Speaker
Description
The ability of ribosomes to catalyze peptide bond formation is attributed to the peptidyl transferase center (PTC), a catalytic site composed solely of ribosomal RNA (rRNA). Within the ribosome, a structurally symmetric region envelops the PTC, and this feature has been observed consistently across diverse species. This intriguing symmetry hints at an ancient evolutionary origin, suggesting that over billions of years, the PTC has evolved through the accretion of rRNA and ribosomal proteins. However, the precise roles of ribosomal proteins (rProteins) and rRNA in conferring stability to the PTC remain elusive, with the prevailing assumption that the PTC has become less flexible over time. To explore this hypothesis, we conducted all-atom (AA) and Martini coarse-grained (CG) molecular dynamics simulations on two ancestral ribosomes, reconstructed from a modern ribosomal template.

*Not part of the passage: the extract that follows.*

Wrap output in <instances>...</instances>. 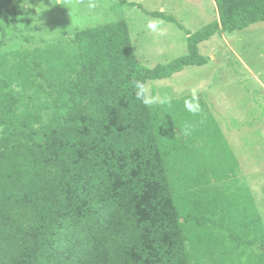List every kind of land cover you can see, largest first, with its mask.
I'll list each match as a JSON object with an SVG mask.
<instances>
[{"label":"trees","instance_id":"obj_1","mask_svg":"<svg viewBox=\"0 0 264 264\" xmlns=\"http://www.w3.org/2000/svg\"><path fill=\"white\" fill-rule=\"evenodd\" d=\"M116 1L184 31L186 54L140 65L123 20L76 30L64 44L0 52V264H194L181 220L225 231L233 252L264 243L180 206L185 165L173 170L167 148L183 141L172 136L183 108L156 113L143 92L147 81L205 65L198 45L212 36L264 22V0H213L217 19L194 33ZM12 15L29 29L17 0ZM155 114L174 123L161 128Z\"/></svg>","mask_w":264,"mask_h":264},{"label":"rangeland","instance_id":"obj_2","mask_svg":"<svg viewBox=\"0 0 264 264\" xmlns=\"http://www.w3.org/2000/svg\"><path fill=\"white\" fill-rule=\"evenodd\" d=\"M14 1L0 0V52L64 44L76 30L117 20L126 22L134 57L146 68L187 52L186 34L176 25L116 0H17L19 16L29 21V29L13 17ZM127 1L148 12L171 15L189 33L217 19L213 0ZM150 22L158 24L157 31L148 29ZM198 52L207 60L205 65L185 67L143 86L156 113L176 106L185 111H179L182 116L173 114L180 127L172 136L183 141L177 144L178 151L170 142L167 148L173 170L179 169L180 159L185 165L182 180L189 187L178 202L186 212L202 210L233 235L259 242L264 240V22L214 35L198 45ZM188 102L198 104L199 111L186 112ZM153 120L161 128L174 123L156 114ZM192 180L198 184L190 186ZM254 220L262 227L258 238L251 226ZM181 223L194 264H264V243L233 252L225 231L209 224L197 229Z\"/></svg>","mask_w":264,"mask_h":264},{"label":"clouds","instance_id":"obj_3","mask_svg":"<svg viewBox=\"0 0 264 264\" xmlns=\"http://www.w3.org/2000/svg\"><path fill=\"white\" fill-rule=\"evenodd\" d=\"M148 29H150L151 31L155 32L157 31L158 29V24L156 22H150L148 25H147ZM186 107L187 109L192 112V113H196L199 111V105L198 104H194V103H191V102H188L186 104Z\"/></svg>","mask_w":264,"mask_h":264}]
</instances>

We focused on PTC constructs incorporating various rProtein fragments. The AA simulations reveal striking structural similarities between ancestral and modern PTCs. Furthermore, the interactions between rProteins and rRNA appear to play a crucial role in maintaining the conformational stability of the PTC, potentially enhancing the specificity of peptide bond formation. Comparing the results of CG and AA simulations, the transition between different conformational states is not observed during the CG simulations, as the ensemble is under the restrictive influence of the elastic network. Our findings provide valuable insights into the molecular mechanisms underpinning the evolutionary stability of the PTC within ribosomes.